JUDY WOODRUFF: So, that’s what I was trying to understand. This is the cortex being an area that is on the outer side, the outer lining of the brain, if you will. And so what you found — how do you know, though, that these occurred early in pregnancy or relatively early?
ERIC COURCHESNE: So, it’s known from our from other studies that if — that, as the brain is developing from the second to the third trimester, that the brain goes from displaying a single layer in cortex — the cortex is the gray matter.
So, probably when your mother asks you to pay attention and to use your gray matter, she was talking about the cortex, where brain cells are located. The cortex is only about three millimeters thick. It’s pretty big sheath, but it has six layers. Each layer has specific types of cells.
Each one of those cells does a specific type of information processing. They all have to interact with each other. Cortex is formed in the second trimester. Initially, there is a single layer, then several layers, and then finally by about the third trimester, there are six layers.
Throughout that process, there are markers that indicate when those layers are forming, so there is a progression of development from not being defined, to being fully defined, where each cell type is defined by a genetic signature. We examined those genetic signatures.

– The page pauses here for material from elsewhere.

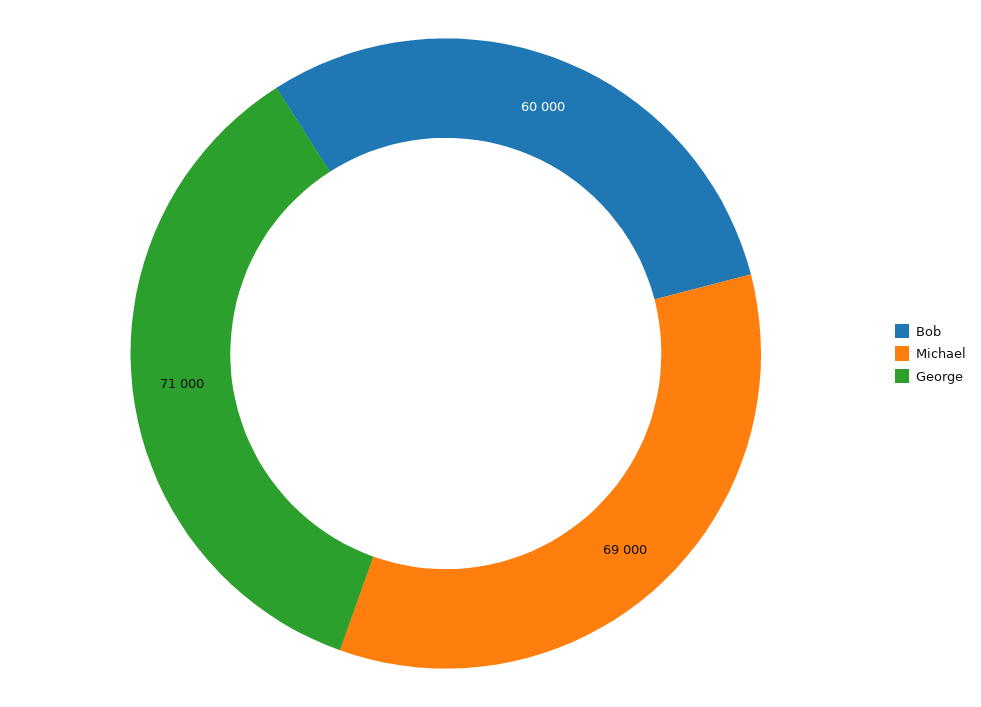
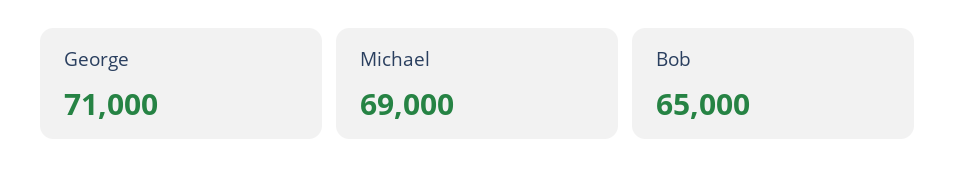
Bob: 60000 -> 65000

And what we discovered was that there were places within the frontal cortex where those genetic signatures were absent, suggesting that this progression from being undefined to being defined as several layers and finally six layers in some — at some point failed to take place.

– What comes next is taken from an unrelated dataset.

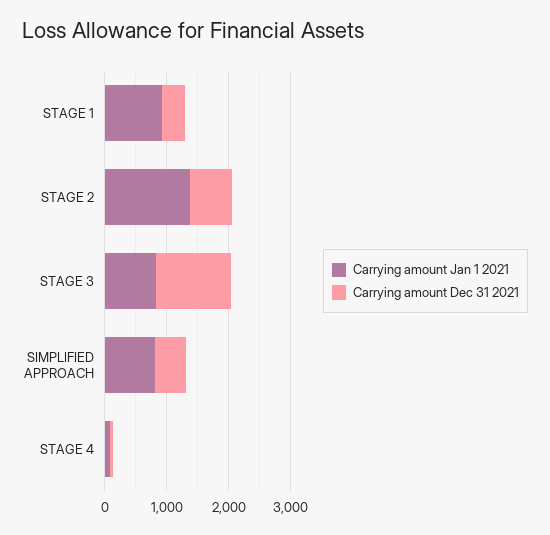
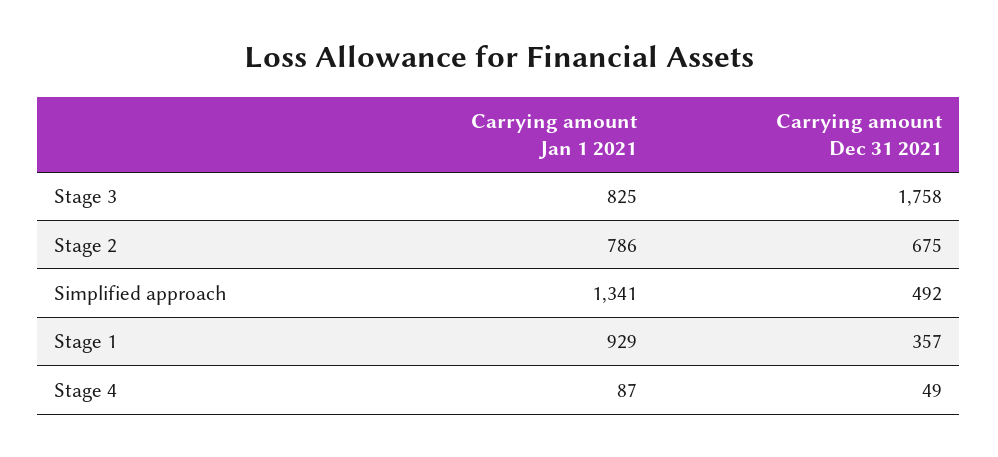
Carrying amount Jan 1 2021, STAGE 2: 1400 -> 786
Carrying amount Dec 31 2021, STAGE 3: 1200 -> 1758
Carrying amount Jan 1 2021, SIMPLIFIED APPROACH: 800 -> 1341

JUDY WOODRUFF: And what — what you can tell from this about what the cause or causes might be?
ERIC COURCHESNE: Well, there are a number of different possibilities.
One study recently would suggest that there’s a possible genetic cause that could be accounting for what we identified. But then there’s also the possibility that there could be environmental or maternal intrauterine events that are non-genetic that might be involved.

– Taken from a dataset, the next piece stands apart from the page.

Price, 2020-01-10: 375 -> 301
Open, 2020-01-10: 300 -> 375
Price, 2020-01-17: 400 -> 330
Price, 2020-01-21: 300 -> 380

So the next steps in the sort of research is to identify what the triggers are that cause the failure of the normal progression of development of these six — the normal development of these layers of brain — of the cortex of the brain.
JUDY WOODRUFF: So you’re not able at this point to narrow it down? You said either genetic or environmental. Could be either one?
ERIC COURCHESNE: Or it could be a combination…
JUDY WOODRUFF: Combination.
ERIC COURCHESNE: … which could be that both are required.
But it does narrow it down to a very important point, which is that this evidence points to brain maldevelopment in autism beginning in pregnancy, very likely in the second and third trimesters, to a particular important part of the brain that’s important for the kinds of symptoms that are seen in autism.
It narrows it down to a type of defect that is common across the children in our — the autistic children in our study. In fact, about 91 percent of the children in our study displayed this defect. And that’s very exciting and unexpected, because autism is a clinically heterogeneous disorder. So many would have assumed that there would be lots of different types of defects, not one common type of defect.
So what we found is very interesting because it suggests there could be a common underlying biology that is there at the beginning, so a common time, a commonplace, a common underlying neuropathology that begins this disorder. That will really help the search for the original triggers that cause autism. And it changes the direction of research from postnatal to prenatal.
JUDY WOODRUFF: And so — and so my question is, is, what does it tell you about prevention, if anything?
ERIC COURCHESNE: It tells us what studies to do to determine what the triggers are. Knowing what the triggers are will then tell, reveal what prevention might be possible.
But it also gives clues as to what might be biomarkers for identifying autism at very young ages, perhaps as early as at the age of 1 to 2 years, so that kids can be identified at much younger ages, be referred for treatment at much younger ages, and thereby have a better outcome.
JUDY WOODRUFF: Well, there is — it’s fascinating research. And we appreciate your joining us, Eric Courchesne. Thank you.
ERIC COURCHESNE: Well, thank you. It was good to be here.